• _AIM OF THE TASK_: Every line of the data below must be given again exactly.
___ DATA FOR THIS EXERCISE
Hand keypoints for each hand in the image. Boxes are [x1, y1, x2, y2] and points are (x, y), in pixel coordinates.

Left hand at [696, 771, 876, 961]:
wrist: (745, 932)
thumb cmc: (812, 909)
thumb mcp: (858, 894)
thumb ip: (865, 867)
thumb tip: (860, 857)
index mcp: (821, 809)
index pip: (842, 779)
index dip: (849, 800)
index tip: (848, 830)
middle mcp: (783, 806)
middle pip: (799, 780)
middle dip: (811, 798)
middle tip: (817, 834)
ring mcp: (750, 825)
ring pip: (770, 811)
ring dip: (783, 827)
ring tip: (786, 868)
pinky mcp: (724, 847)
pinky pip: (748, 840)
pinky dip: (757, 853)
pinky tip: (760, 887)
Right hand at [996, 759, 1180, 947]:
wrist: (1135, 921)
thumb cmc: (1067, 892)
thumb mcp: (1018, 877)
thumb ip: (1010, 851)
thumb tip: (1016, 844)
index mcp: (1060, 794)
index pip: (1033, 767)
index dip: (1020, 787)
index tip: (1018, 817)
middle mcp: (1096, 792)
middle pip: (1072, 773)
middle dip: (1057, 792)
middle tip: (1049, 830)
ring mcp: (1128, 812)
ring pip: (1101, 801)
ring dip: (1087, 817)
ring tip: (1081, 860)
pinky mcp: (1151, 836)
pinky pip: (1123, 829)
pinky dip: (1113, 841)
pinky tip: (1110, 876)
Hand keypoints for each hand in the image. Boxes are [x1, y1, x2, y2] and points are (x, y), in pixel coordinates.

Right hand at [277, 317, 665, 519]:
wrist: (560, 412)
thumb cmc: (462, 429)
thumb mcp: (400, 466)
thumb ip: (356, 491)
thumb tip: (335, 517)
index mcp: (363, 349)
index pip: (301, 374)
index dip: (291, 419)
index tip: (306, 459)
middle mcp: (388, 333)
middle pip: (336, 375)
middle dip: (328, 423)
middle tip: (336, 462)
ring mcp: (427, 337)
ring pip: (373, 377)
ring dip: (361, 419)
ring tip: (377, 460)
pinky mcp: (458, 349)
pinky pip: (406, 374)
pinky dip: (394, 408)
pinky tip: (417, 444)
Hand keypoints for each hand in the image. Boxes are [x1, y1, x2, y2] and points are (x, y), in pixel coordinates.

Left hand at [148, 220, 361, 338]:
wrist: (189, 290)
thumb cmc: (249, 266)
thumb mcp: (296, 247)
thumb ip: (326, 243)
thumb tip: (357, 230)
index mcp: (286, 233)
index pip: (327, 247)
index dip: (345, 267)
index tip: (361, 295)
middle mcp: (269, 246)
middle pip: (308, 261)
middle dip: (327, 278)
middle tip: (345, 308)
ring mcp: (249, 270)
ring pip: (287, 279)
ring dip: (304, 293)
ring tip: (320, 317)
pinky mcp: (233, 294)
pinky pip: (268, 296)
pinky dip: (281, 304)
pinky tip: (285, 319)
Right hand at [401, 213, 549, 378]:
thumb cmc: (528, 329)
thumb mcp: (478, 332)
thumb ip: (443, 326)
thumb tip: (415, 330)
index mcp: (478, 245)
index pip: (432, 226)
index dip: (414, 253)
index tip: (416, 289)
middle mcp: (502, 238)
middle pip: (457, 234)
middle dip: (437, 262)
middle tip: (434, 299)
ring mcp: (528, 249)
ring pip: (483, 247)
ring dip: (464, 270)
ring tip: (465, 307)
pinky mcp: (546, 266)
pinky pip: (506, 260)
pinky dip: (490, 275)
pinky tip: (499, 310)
______
• _EXERCISE RESULT_:
Hand keypoints for each hand in the image. Boxes are [x1, y1, x2, y2] and points are (x, y), in pixel coordinates.

Left hand at [696, 771, 876, 961]:
wrist: (745, 932)
thumb cmc: (812, 909)
thumb mcp: (858, 894)
thumb ip: (865, 867)
thumb tip: (860, 857)
index mcp: (821, 809)
index pip: (842, 779)
index dip: (849, 800)
index tip: (848, 830)
middle mcp: (783, 806)
middle pip: (799, 780)
middle dip: (811, 798)
middle tip: (817, 834)
ring mcp: (750, 825)
ring pip: (770, 811)
ring dip: (783, 827)
ring tip: (786, 868)
pinky mcp: (724, 847)
pinky pip: (748, 840)
pinky dip: (757, 853)
pinky tip: (760, 887)
Right hand at [996, 759, 1180, 947]:
wrist: (1135, 921)
thumb cmc: (1067, 892)
thumb mcp: (1018, 877)
thumb ip: (1010, 851)
thumb tip: (1016, 844)
index mcp: (1060, 794)
index pip: (1033, 767)
index dip: (1020, 787)
index tip: (1018, 817)
middle mcp: (1096, 792)
middle pip: (1072, 773)
middle dip: (1057, 792)
middle tip: (1049, 830)
ring mcp: (1128, 812)
ring pip: (1101, 801)
ring dip: (1087, 817)
ring tip: (1081, 860)
pinky mcp: (1151, 836)
pinky pip: (1123, 829)
pinky dip: (1113, 841)
pinky tip: (1110, 876)
Hand keypoints for each hand in the image. Boxes are [x1, y1, x2, y2] and points are (x, y), in pixel coordinates.

Right hand at [277, 317, 665, 519]:
wrist: (560, 412)
thumb cmc: (462, 429)
thumb mcp: (400, 466)
thumb ip: (356, 491)
thumb tip: (335, 517)
index mcp: (363, 349)
index pip: (301, 374)
index dip: (291, 419)
index tip: (306, 459)
middle mcp: (388, 333)
middle pip: (336, 375)
middle dip: (328, 423)
middle tip: (336, 462)
ring mcp: (427, 337)
ring pip: (373, 377)
ring dip: (361, 419)
ring tip: (377, 460)
pinky mcp: (458, 349)
pinky pip: (406, 374)
pinky dip: (394, 408)
pinky tip: (417, 444)
Hand keypoints for each hand in the image. Boxes are [x1, y1, x2, y2] and points are (x, y), in pixel coordinates.

Left hand at [148, 220, 361, 338]:
wrist: (189, 290)
thumb cmc: (249, 266)
thumb mcp: (296, 247)
thumb ip: (326, 243)
thumb tip: (357, 230)
index mcp: (286, 233)
index pip: (327, 247)
index dip: (345, 267)
index tip: (361, 295)
middle mcp: (269, 246)
middle pip: (308, 261)
middle dip: (327, 278)
middle tip: (345, 308)
ring mcp: (249, 270)
ring pip: (287, 279)
ring dip: (304, 293)
ring tip: (320, 317)
pinky mcp: (233, 294)
pinky pip: (268, 296)
pinky dip: (281, 304)
pinky tip: (285, 319)
Right hand at [401, 213, 549, 378]:
thumb cmc: (528, 329)
thumb mcp: (478, 332)
thumb ip: (443, 326)
thumb tip: (415, 330)
index mcp: (478, 245)
index pip: (432, 226)
index dip: (414, 253)
index tip: (416, 289)
middle mcp: (502, 238)
middle pip: (457, 234)
middle dip: (437, 262)
middle tip: (434, 299)
ring mcp: (528, 249)
ring pip: (483, 247)
ring dip: (464, 270)
ring tip: (465, 307)
pinky mcp: (546, 266)
pinky pip: (506, 260)
pinky dip: (490, 275)
pinky tip: (499, 310)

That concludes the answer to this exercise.